Whether its hormones, antibiotics or heavy metals, the way such substances could react when exposed to heat are of special concern to cannabis growers like Kyle Kushman, who has won over a dozen cannabis cups and numerous other awards throughout his more than a quarter century in the industry. Kushman is not only concerned about manure from factory farms, but also worries products derived from wild animals, such as bat guano, could be contaminated by pollution. Kushman also maintains that veganic nutrients are better suited to indoor growing. He worries not only about contaminants, but also how animal derived products may impact soil PH, which is crucial for proper nutrient uptake in hydroponic growing methods. After switching to entirely veganic nutrients, Kushman was so impressed with the vegan weed he grew that he became a vocal advocate for veganics within the cannabis industry and even started his own veganic nutrient line, Vegamatrix. “We found that the produce grown with Vegamatrix has levels of arsenic, cadmium, mercury and lead in the parts per billion range, 200 to 600 parts per billion, where everybody else is in the parts per millions,’ Kushman said. “That’s 1,000 times lower.”
Another award-winning cannabis cultivator, Robert Elam of 7 Points Oregon, also believes veganic nutrients provide better results when growing cannabis indoors.
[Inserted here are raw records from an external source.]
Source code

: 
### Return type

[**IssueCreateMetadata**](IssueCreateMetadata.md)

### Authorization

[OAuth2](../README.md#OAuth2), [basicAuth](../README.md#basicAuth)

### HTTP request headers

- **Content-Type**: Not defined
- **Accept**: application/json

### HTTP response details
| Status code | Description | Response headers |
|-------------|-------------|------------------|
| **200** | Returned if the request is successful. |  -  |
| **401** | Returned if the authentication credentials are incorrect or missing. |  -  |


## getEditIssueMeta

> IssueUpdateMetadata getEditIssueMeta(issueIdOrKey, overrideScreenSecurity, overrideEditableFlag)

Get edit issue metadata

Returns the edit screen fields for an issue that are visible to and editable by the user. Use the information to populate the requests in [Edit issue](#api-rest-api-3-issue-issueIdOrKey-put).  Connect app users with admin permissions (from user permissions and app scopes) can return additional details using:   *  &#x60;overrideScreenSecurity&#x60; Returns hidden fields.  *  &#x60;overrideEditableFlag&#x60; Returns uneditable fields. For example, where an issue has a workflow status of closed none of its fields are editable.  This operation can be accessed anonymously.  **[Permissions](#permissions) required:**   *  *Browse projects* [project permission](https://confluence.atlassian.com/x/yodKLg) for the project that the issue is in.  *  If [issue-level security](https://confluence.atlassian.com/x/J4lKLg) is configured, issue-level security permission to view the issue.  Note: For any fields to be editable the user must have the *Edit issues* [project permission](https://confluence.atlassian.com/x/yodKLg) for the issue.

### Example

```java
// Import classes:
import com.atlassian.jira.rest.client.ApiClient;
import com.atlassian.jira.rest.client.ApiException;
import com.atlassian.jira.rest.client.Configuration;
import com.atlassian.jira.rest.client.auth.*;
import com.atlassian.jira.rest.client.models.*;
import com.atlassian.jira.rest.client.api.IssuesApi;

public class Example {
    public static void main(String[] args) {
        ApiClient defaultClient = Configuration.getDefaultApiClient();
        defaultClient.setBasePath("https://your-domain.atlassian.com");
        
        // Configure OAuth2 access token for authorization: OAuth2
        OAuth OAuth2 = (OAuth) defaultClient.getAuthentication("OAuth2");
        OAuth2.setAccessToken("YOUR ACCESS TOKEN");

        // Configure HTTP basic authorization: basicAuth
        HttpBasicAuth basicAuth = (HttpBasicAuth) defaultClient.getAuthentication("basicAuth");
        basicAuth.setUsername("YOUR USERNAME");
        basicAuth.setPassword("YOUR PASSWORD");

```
Having long used organic nutrients, when 7 Points Oregon upgraded to a larger commercial facility, Elam and his partner began taking a closer look at what their nutrients were made of. They learned the nutrients were mostly composed of fermented plant material and discovered BioCanna, a completely veganic line. They switched to the system, partly motivated by the smaller carbon footprint of veganic nutrients. Like Kushman, Elam found his vegan weed plants were healthier and the flower they produced superior after the switch. “We feel that the nutrients are more readily available to the plant and more digestible,” Elam said. “I think the end result was a well-balanced flower with a really clean smoke.”
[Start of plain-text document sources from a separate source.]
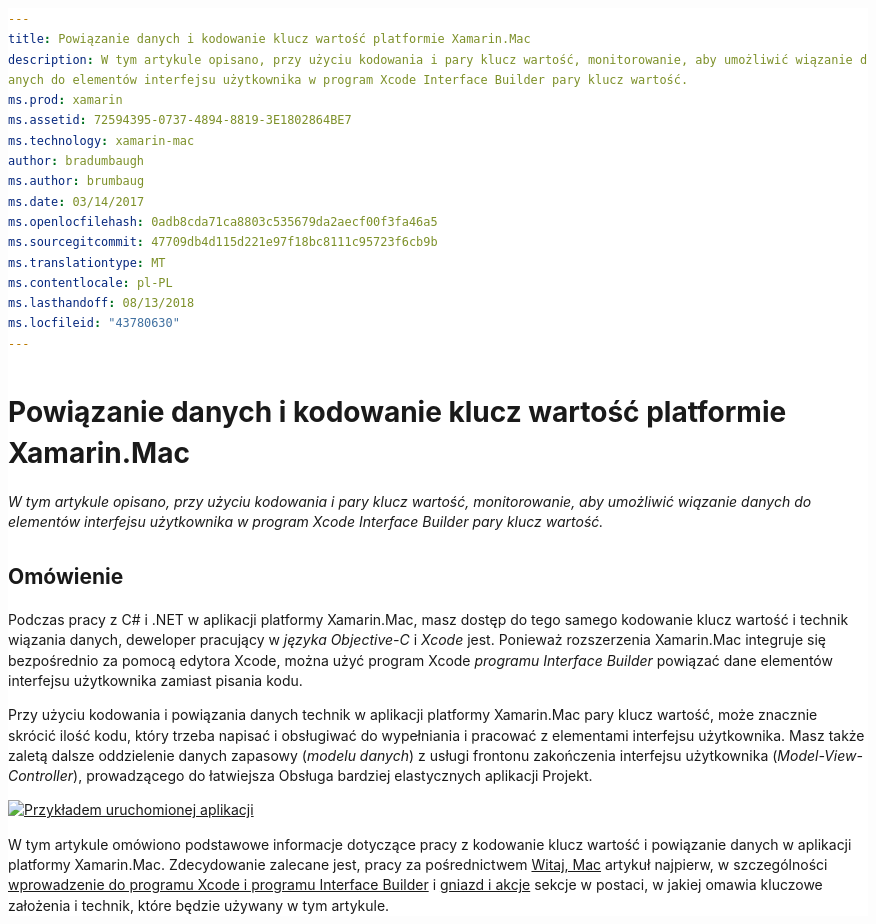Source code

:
```yaml
---
title: Powiązanie danych i kodowanie klucz wartość platformie Xamarin.Mac
description: W tym artykule opisano, przy użyciu kodowania i pary klucz wartość, monitorowanie, aby umożliwić wiązanie danych do elementów interfejsu użytkownika w program Xcode Interface Builder pary klucz wartość.
ms.prod: xamarin
ms.assetid: 72594395-0737-4894-8819-3E1802864BE7
ms.technology: xamarin-mac
author: bradumbaugh
ms.author: brumbaug
ms.date: 03/14/2017
ms.openlocfilehash: 0adb8cda71ca8803c535679da2aecf00f3fa46a5
ms.sourcegitcommit: 47709db4d115d221e97f18bc8111c95723f6cb9b
ms.translationtype: MT
ms.contentlocale: pl-PL
ms.lasthandoff: 08/13/2018
ms.locfileid: "43780630"
---
```

# <a name="data-binding-and-key-value-coding-in-xamarinmac"></a>Powiązanie danych i kodowanie klucz wartość platformie Xamarin.Mac

_W tym artykule opisano, przy użyciu kodowania i pary klucz wartość, monitorowanie, aby umożliwić wiązanie danych do elementów interfejsu użytkownika w program Xcode Interface Builder pary klucz wartość._

## <a name="overview"></a>Omówienie

Podczas pracy z C# i .NET w aplikacji platformy Xamarin.Mac, masz dostęp do tego samego kodowanie klucz wartość i technik wiązania danych, deweloper pracujący w *języka Objective-C* i *Xcode* jest. Ponieważ rozszerzenia Xamarin.Mac integruje się bezpośrednio za pomocą edytora Xcode, można użyć program Xcode _programu Interface Builder_ powiązać dane elementów interfejsu użytkownika zamiast pisania kodu.

Przy użyciu kodowania i powiązania danych technik w aplikacji platformy Xamarin.Mac pary klucz wartość, może znacznie skrócić ilość kodu, który trzeba napisać i obsługiwać do wypełniania i pracować z elementami interfejsu użytkownika. Masz także zaletą dalsze oddzielenie danych zapasowy (_modelu danych_) z usługi frontonu zakończenia interfejsu użytkownika (_Model-View-Controller_), prowadzącego do łatwiejsza Obsługa bardziej elastycznych aplikacji Projekt.

[![Przykładem uruchomionej aplikacji](databinding-images/intro01.png "przykładem uruchomionej aplikacji")](databinding-images/intro01-large.png#lightbox)

W tym artykule omówiono podstawowe informacje dotyczące pracy z kodowanie klucz wartość i powiązanie danych w aplikacji platformy Xamarin.Mac. Zdecydowanie zalecane jest, pracy za pośrednictwem [Witaj, Mac](~/mac/get-started/hello-mac.md) artykuł najpierw, w szczególności [wprowadzenie do programu Xcode i programu Interface Builder](~/mac/get-started/hello-mac.md#introduction-to-xcode-and-interface-builder) i [gniazd i akcje](~/mac/get-started/hello-mac.md#outlets-and-actions) sekcje w postaci, w jakiej omawia kluczowe założenia i technik, które będzie używany w tym artykule.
Veganic nutrients potentially offer growers a simple way to reduce their environmental impact while providing consumers a safer product. However, there is no body in the US offering veganic certifications for either cannabis or other crops at this time. Though in the UK there does exist an organic stock-free standard for food crops, organic or veganic certifications for cannabis have yet to be implemented in the US, due to the fact cannabis is still illegal at the federal level. However, the nutrients used to grow cannabis can be certified as organic and have their ingredients verified. For now, asking dispensaries or growers what nutrients they use is the only way for consumers to know whether they’re smoking pure dope or dung.